The cost of just a few of these Microsoft licenses can well exceed the value of the notebook or server device itself. However, because they’re not physical “things,” software licenses often don’t get the same level of asset management scrutiny and discipline applied to hardware.

Most mainstream business software is licensed via volume agreements, and Microsoft uses several programs to address small, medium and enterprise class customers.  When installed on either PC or server hardware, the software is activated by an installation key.  Prior to the volume licensing approach, these installation keys were typically unique and acted similarly to the asset tag affixed to a notebook.

Software acquired via volume licensing, meanwhile, offers the ability to reuse a common installation key repeatedly, thus making it difficult for that identifier to serve as an asset tag.  The convenience of a common installation key leads many customers to over-deploy many Microsoft products; without, moreover, any automation in place to track installations and required order placement obligations.

While this dynamic is positioned under the auspices of convenience and simplicity, the dark side is that Microsoft has, like many other software publishers, dramatically stepped up its auditing and compliance efforts. In fact, many sellers are assigned revenue targets specifically tied to extracting remediation dollars from high-volume customers.

The compliance dance begins with a seemingly benign notice from Microsoft to customers who haven’t kept pace with growth expectations. From there the pressure builds to submit to a Software Asset Management (SAM) engagement, which is a degree less onerous than full-scale, official audit.  Ultimately, Microsoft insists on a comprehensive network scan, using either a sanctioned tool licensed by the customer or one that Microsoft brings to the engagement.  In most cases, this network scan reveals installations of products far beyond what the customer has paid licenses for, and starts a difficult negotiation cycle with Microsoft focused on collecting remediation revenue.

Once Microsoft learns that no formal license management solution is in place, the burden shifts to the customer to prove why those licenses are not in service or used for production purposes.  This process can take weeks or months, consuming valuable people cycles.  Ultimately, Microsoft collects significant remediation revenue, even if the negotiated amount might be less than what the original scan indicated was owed.

More importantly, the process gives Microsoft the knowledge that the customer has no license management solution. The result: as when a taxpayer is audited by the IRS, you are placed on an ominous “watch list.”

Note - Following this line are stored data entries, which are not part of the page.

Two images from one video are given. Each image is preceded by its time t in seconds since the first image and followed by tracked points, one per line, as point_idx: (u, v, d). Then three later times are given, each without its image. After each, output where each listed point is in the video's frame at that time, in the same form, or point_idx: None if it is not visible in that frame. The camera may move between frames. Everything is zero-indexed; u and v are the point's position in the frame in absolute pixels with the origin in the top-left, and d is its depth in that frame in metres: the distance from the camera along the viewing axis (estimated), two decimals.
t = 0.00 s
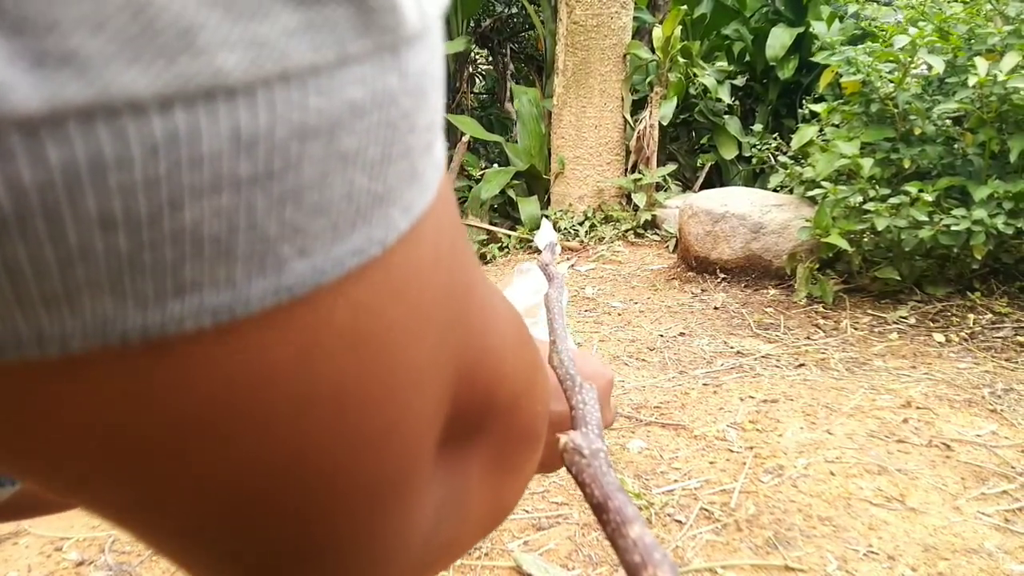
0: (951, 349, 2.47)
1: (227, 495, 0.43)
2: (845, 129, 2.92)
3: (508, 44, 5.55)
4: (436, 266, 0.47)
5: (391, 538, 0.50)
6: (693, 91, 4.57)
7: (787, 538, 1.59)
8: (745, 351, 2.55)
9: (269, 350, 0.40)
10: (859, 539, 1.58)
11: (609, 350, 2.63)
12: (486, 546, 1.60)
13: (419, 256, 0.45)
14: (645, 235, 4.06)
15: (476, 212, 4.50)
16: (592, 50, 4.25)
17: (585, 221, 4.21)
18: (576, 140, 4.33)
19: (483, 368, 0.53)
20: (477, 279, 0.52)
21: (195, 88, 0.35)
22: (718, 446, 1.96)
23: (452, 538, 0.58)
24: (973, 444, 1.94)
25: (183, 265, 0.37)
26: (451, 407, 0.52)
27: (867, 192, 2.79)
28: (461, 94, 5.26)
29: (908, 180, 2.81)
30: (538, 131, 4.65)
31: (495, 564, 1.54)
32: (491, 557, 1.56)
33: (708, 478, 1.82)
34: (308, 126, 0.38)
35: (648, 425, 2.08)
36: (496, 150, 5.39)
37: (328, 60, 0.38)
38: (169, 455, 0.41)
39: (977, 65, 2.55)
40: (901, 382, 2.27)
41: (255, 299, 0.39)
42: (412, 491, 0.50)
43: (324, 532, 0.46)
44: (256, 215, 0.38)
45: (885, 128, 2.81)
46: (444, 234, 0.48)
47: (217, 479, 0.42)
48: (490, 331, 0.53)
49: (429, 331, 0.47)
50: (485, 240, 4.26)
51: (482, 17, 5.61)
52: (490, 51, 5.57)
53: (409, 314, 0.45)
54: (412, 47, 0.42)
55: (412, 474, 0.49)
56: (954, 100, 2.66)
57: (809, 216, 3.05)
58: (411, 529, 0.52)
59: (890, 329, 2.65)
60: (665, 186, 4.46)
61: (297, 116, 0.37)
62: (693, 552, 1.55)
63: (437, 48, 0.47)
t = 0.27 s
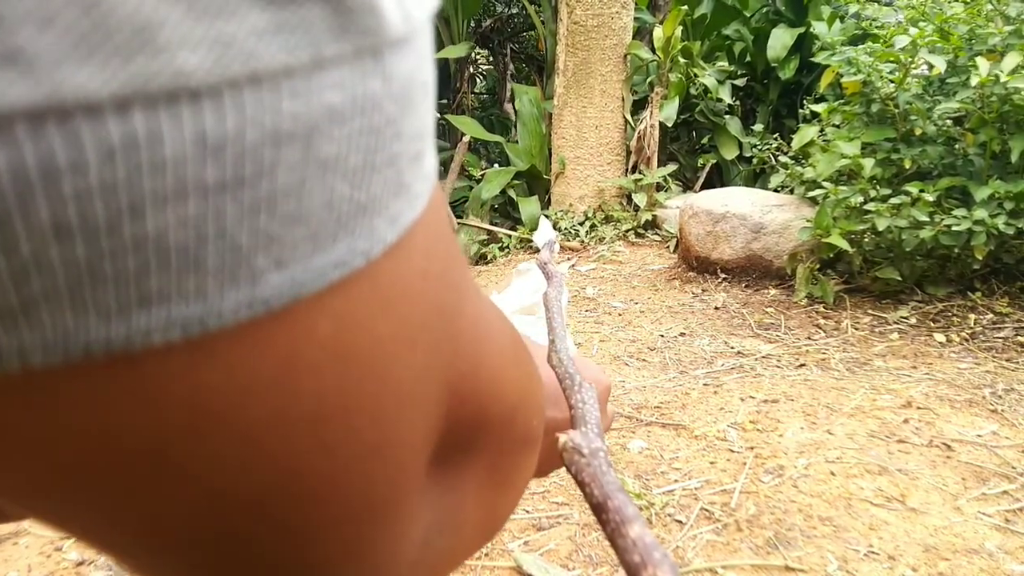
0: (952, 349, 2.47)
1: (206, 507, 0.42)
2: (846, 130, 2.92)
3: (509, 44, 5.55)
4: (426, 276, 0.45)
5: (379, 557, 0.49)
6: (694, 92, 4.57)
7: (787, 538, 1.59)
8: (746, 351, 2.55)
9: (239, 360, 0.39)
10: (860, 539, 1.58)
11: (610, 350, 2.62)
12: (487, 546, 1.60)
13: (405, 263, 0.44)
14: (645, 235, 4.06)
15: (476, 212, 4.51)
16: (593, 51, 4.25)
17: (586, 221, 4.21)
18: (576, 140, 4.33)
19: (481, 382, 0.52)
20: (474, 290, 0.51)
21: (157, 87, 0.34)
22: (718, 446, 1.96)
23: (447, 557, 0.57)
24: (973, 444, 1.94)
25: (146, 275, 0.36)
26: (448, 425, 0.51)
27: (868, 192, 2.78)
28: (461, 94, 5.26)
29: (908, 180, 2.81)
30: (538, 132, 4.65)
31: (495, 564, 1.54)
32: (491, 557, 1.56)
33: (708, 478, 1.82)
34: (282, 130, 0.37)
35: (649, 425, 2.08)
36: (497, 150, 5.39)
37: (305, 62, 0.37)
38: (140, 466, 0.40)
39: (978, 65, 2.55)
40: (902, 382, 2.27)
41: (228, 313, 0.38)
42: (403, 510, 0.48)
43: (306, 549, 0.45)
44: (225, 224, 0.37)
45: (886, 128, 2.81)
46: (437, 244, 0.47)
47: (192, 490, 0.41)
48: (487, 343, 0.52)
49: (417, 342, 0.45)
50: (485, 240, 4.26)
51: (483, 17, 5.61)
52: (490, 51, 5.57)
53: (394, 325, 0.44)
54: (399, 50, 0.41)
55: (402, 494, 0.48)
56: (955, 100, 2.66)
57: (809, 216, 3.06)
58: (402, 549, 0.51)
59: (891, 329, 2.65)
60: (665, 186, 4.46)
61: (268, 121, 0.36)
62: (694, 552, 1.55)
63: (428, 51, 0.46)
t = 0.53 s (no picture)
0: (953, 349, 2.47)
1: (140, 561, 0.42)
2: (847, 129, 2.92)
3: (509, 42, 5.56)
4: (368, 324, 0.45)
5: None
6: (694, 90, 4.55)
7: (788, 539, 1.58)
8: (746, 351, 2.54)
9: (161, 423, 0.39)
10: (861, 540, 1.58)
11: (610, 350, 2.62)
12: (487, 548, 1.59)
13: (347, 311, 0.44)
14: (646, 234, 4.05)
15: (476, 212, 4.49)
16: (593, 50, 4.25)
17: (586, 221, 4.20)
18: (576, 140, 4.33)
19: (437, 422, 0.51)
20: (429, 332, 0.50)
21: (62, 145, 0.33)
22: (719, 446, 1.95)
23: None
24: (974, 444, 1.94)
25: (67, 337, 0.36)
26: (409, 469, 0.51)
27: (868, 191, 2.77)
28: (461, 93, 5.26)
29: (909, 180, 2.81)
30: (539, 131, 4.65)
31: (495, 565, 1.53)
32: (491, 558, 1.56)
33: (709, 478, 1.81)
34: (209, 186, 0.36)
35: (649, 425, 2.08)
36: (497, 149, 5.38)
37: (236, 114, 0.37)
38: (70, 519, 0.40)
39: (980, 64, 2.54)
40: (902, 382, 2.27)
41: (152, 374, 0.38)
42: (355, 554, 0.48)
43: None
44: (148, 283, 0.36)
45: (887, 128, 2.80)
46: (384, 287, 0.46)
47: (129, 539, 0.41)
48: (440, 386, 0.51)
49: (355, 391, 0.45)
50: (486, 239, 4.25)
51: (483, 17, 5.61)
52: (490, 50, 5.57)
53: (331, 375, 0.43)
54: (345, 97, 0.41)
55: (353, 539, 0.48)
56: (956, 99, 2.65)
57: (810, 216, 3.05)
58: None
59: (892, 329, 2.64)
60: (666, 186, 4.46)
61: (196, 174, 0.36)
62: (694, 553, 1.55)
63: (384, 91, 0.45)
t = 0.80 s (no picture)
0: (950, 349, 2.48)
1: None
2: (845, 130, 2.93)
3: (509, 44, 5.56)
4: (294, 389, 0.39)
5: None
6: (693, 91, 4.52)
7: (786, 538, 1.59)
8: (745, 351, 2.55)
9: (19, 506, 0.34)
10: (858, 539, 1.58)
11: (609, 350, 2.62)
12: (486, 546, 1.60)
13: (265, 375, 0.37)
14: (645, 235, 4.06)
15: (475, 213, 4.50)
16: (592, 51, 4.26)
17: (585, 221, 4.21)
18: (576, 141, 4.34)
19: (390, 485, 0.45)
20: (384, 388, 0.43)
21: None
22: (717, 446, 1.96)
23: None
24: (972, 444, 1.94)
25: None
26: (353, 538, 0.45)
27: (866, 192, 2.78)
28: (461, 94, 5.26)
29: (907, 181, 2.82)
30: (538, 132, 4.65)
31: (495, 564, 1.54)
32: (490, 557, 1.56)
33: (708, 478, 1.82)
34: (64, 242, 0.31)
35: (648, 425, 2.08)
36: (496, 150, 5.39)
37: (99, 159, 0.31)
38: None
39: (977, 65, 2.54)
40: (900, 382, 2.27)
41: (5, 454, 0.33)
42: None
43: None
44: None
45: (885, 128, 2.81)
46: (320, 343, 0.40)
47: None
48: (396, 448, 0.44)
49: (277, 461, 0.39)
50: (485, 240, 4.26)
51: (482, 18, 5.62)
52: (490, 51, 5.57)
53: (238, 451, 0.37)
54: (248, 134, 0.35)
55: None
56: (954, 100, 2.66)
57: (808, 216, 3.06)
58: None
59: (890, 329, 2.65)
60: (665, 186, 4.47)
61: (49, 232, 0.31)
62: (693, 552, 1.55)
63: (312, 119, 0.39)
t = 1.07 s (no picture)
0: (950, 349, 2.48)
1: None
2: (845, 130, 2.94)
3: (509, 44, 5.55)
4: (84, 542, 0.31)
5: None
6: (693, 91, 4.53)
7: (786, 538, 1.59)
8: (745, 350, 2.55)
9: None
10: (858, 539, 1.58)
11: (609, 350, 2.62)
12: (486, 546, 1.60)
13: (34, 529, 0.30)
14: (645, 235, 4.06)
15: (475, 213, 4.50)
16: (592, 51, 4.25)
17: (585, 221, 4.21)
18: (576, 141, 4.34)
19: None
20: (253, 465, 0.35)
21: None
22: (717, 446, 1.96)
23: None
24: (972, 444, 1.94)
25: None
26: None
27: (866, 192, 2.78)
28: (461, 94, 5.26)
29: (906, 181, 2.82)
30: (538, 132, 4.65)
31: (495, 564, 1.54)
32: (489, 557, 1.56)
33: (708, 478, 1.82)
34: None
35: (648, 425, 2.08)
36: (496, 150, 5.39)
37: None
38: None
39: (977, 65, 2.54)
40: (900, 381, 2.27)
41: None
42: None
43: None
44: None
45: (884, 129, 2.82)
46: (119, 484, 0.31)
47: None
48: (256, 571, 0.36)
49: None
50: (484, 240, 4.26)
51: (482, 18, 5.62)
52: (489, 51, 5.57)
53: None
54: None
55: None
56: (954, 101, 2.65)
57: (808, 216, 3.05)
58: None
59: (890, 328, 2.65)
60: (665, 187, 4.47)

The customer can turn this entire scenario on its head by demonstrating complete oversight of its license entitlements and deployments.  Many commercial solutions available today are optimized for Microsoft Software License Management.  By providing a robust inventory of volume licensing agreements, deployment landscape and purchase history, along with automated workflows and better controls, these solutions ensure that few to no installations take place in a vacuum.  Moreover, improved oversight reveals countless instances where deployed products are no longer assigned to a device or user and can be returned to available inventory for reallocation to either another device or another user (repurpose vs. repurchase).

An effective licensing management solution can show Microsoft that they have no leverage to arbitrarily squeeze revenue from a customer for mismanaged product deployments.  Once Microsoft becomes aware that a customer has the power of a licensing management platform in place, the leverage for future negotiations fundamentally shifts back to the customer.